RP: It’s a hard thing to wrap your head around, what exactly gives his sexual images such a sense of coldness. I think, in part, it’s because he liked to use models that had a kind of coldness to them. And when you pose those models on brushed silver floors, there is a surgical quality. His pictures are also sort of voyeuristic, and that, plus the models—it adds up to this quality of unattainability, which is what takes the sexuality out of a porn context and makes it right for fashion.

MP: He was painting a picture. And the model was an object within the picture.

 

Most of the overtly sexual images in this book are outtakes from shoots, like the nudes of Gia Carangi behind the chain-link fence. Was that a typical practice for Von Wangenheim? He’d wrap the stylist, send back the clothes, and get the models to strip off and keep shooting?

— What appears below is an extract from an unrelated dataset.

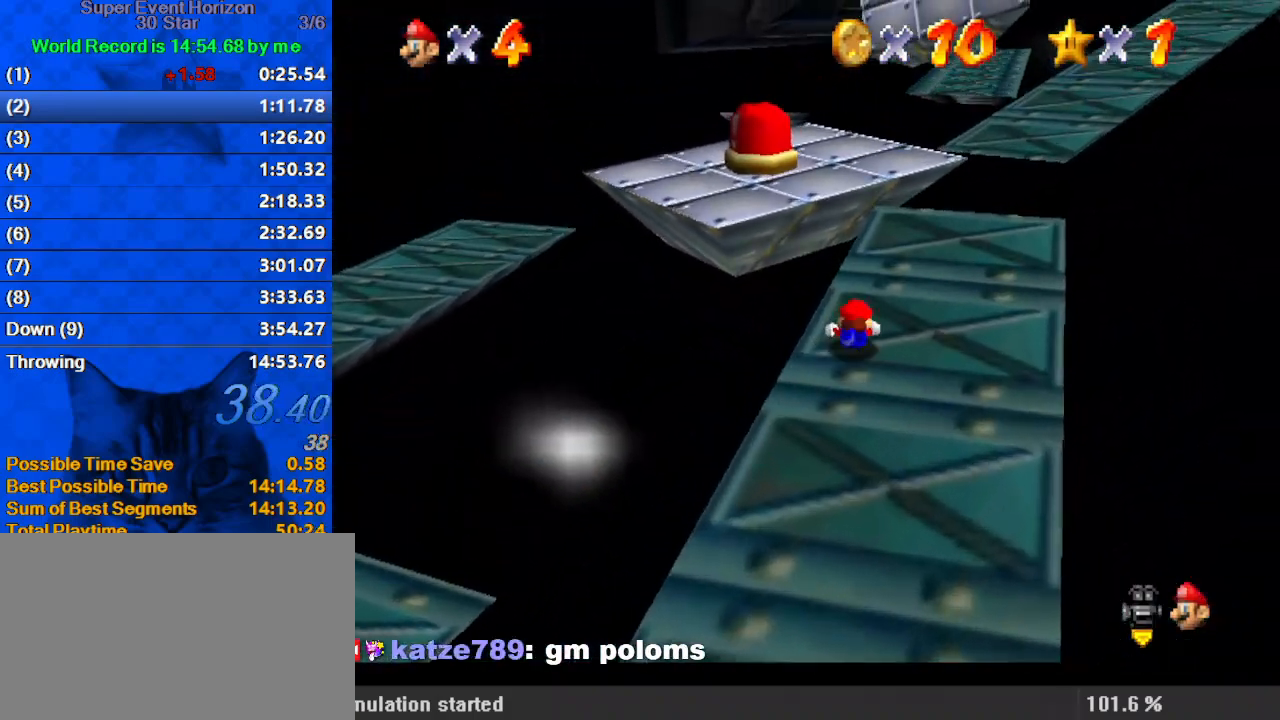
{"keys": ["up"], "events": [[67, "shift", "down"], [67, "up", "up"], [200, "down", "down"], [200, "shift", "up"], [300, "down", "up"], [367, "up", "down"], [433, "right", "up"]]}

RP: Pretty much. Those Gia images, they were shot after they’d wrapped a shoot with her in streetwear, like, a bomber and a pair of jeans. But I think what he liked about working with someone like Gia was, it wasn’t hard to get her to do the crazy stuff. She was actually living in a subversive way—she hung out at CBGB’s, she dated girls—and that’s what he wanted to capture, in the most immediate way possible. It’s like, Gia naked behind a chain-link fence, making out with a woman—that’s probably not far from the truth of what she’d have been doing that night, anyway.

Speaking of nudity. . . . For a fashion photographer, Chris von Wangenheim

did not seem to be overly concerned with, you know, clothes. Or selling them.
RP: It’s true that he wasn’t so interested in clothes. I mean, he got sent to Europe once to shoot the couture collections, and the photos he came back with are of two women naked on a bed together, with dresses hung up behind them. But he understood that what he was selling wasn’t the clothes—it wasn’t, “Oh, look at that great coat, I’d like to own that.” He was selling an allure. He was very, very good at creating these situations that seemed strange and somehow out of reach but that you’d like to be a part of.

 

Did you get the impression that the models liked working with him?
RP: Well, he was married to one of them. And all the models we spoke to, like Christie Brinkley, for example, they all said, yes, he’d put us in these awkward positions, but he

really loved women. And he’d work with the same models again and again.

That dark mood in fashion photography that Von Wangenheim helped to establish was on the wane when he passed away. How do you think he’d have reacted to the sunnier tone of the eighties? Would he have changed course? Or was the darkness baked-in with him?

MP: My guess is he would have found a way to adapt. I mean, he was a great observer of that dark world around him, in the seventies, but no one we spoke to described him as a dark person. They all said he was a workaholic. He’d hang out at places like Max’s Kansas City or with the Warhol crew, but he didn’t party. He was just taking it in.

RP: We came across an interview with Chris, from shortly before his death, where he said, “I’m moving in a different direction. I’m not doing images like this anymore.” Who knows why he said that—he’d just become a father, maybe that had something to do with it?—but it seems like he was ready to move on. And he would have had to, because the seventies, you know, they just ended.

MP: The AIDS epidemic, Reagan—

RP: Studio 54 shut down . . . It was like, okay, done. It would have been interesting to see how he’d bring his aesthetic to what was going on around him in the eighties, which just felt so, so different. And I’d really love to have seen what he would have made of our celebrity culture today. I’m sure he would have had something very interesting to say.